External storage/Maintenance

From Wikitech
Jump to navigation Jump to search

How to safety perform maintenance on external storage boxes...

ES boxes are Apaches running an instance of MySQL for some simple blob storage. A couple of things you need to know:

  1. They come in clusters.
    You can check /h/w/php-1.5/db.php for cluster<->machine assignments
  2. Each cluster has a master and one or more slaves.
    The master is the first to appear in the cluster's list in db.php... but for some perverse reason is usually the highest-numbered server (eg, srv146 master, 145 and 144 slaves)
    It should always be safe to take down a slave for maintenance.
    For older, read-only clusters, taking the master down is also safe.

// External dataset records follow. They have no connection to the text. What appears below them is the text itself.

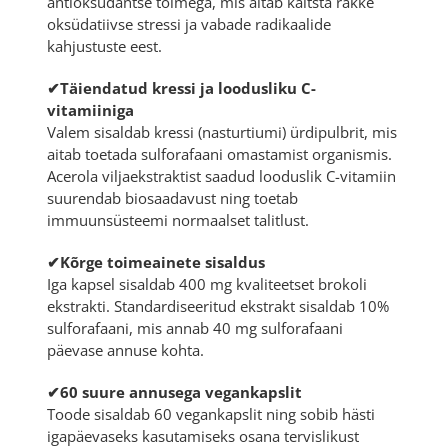
antioksüdantse toimega, mis aitab kaitsta rakke
oksüdatiivse stressi ja vabade radikaalide
kahjustuste eest.
✔Täiendatud kressi ja loodusliku C-
vitamiiniga
Valem sisaldab kressi (nasturtiumi) ürdipulbrit, mis
aitab toetada sulforafaani omastamist organismis.
Acerola viljaekstraktist saadud looduslik C-vitamiin
suurendab biosaadavust ning toetab
immuunsüsteemi normaalset talitlust.
✔Kõrge toimeainete sisaldus
Iga kapsel sisaldab 400 mg kvaliteetset brokoli
ekstrakti. Standardiseeritud ekstrakt sisaldab 10%
sulforafaani, mis annab 40 mg sulforafaani
päevase annuse kohta.
✔60 suure annusega vegankapslit
Toode sisaldab 60 vegankapslit ning sobib hästi
igapäevaseks kasutamiseks osana tervislikust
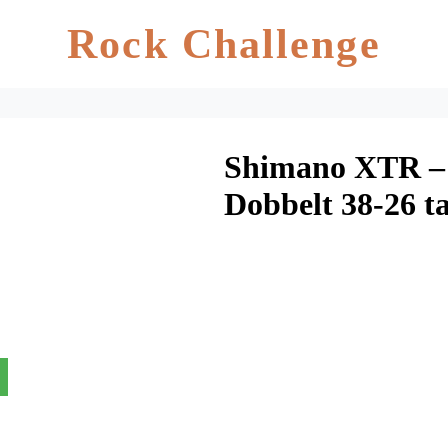
Rock Challenge
Shimano XTR –
Dobbelt 38-26 
pedalarme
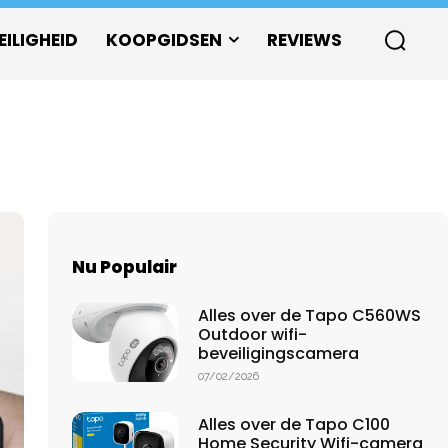
EILIGHEID
KOOPGIDSEN
REVIEWS
Nu Populair
Alles over de Tapo C560WS
Outdoor wifi-
beveiligingscamera
07/02/2026
Alles over de Tapo C100
Home Security Wifi-camera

Reads will fail-over to the slaves.
  3. Only the last couple clusters are active for writes.
    These are listed in $wgDefaultExternalStore at the end of db.php
    If you're going to shut down the master of one of these clusters, you should remove it from $wgDefaultExternalStore temporarily, otherwise some page saves will fail while it's down.
  4. If MySQL doesn't automatically start when you reboot the machine, punch it manually!
    /etc/init.d/mysqld start should usually do it.

In rarer cases it may be necessary to fix replication or re-clone databases to replace a dead slave. These exercises are left to the reader.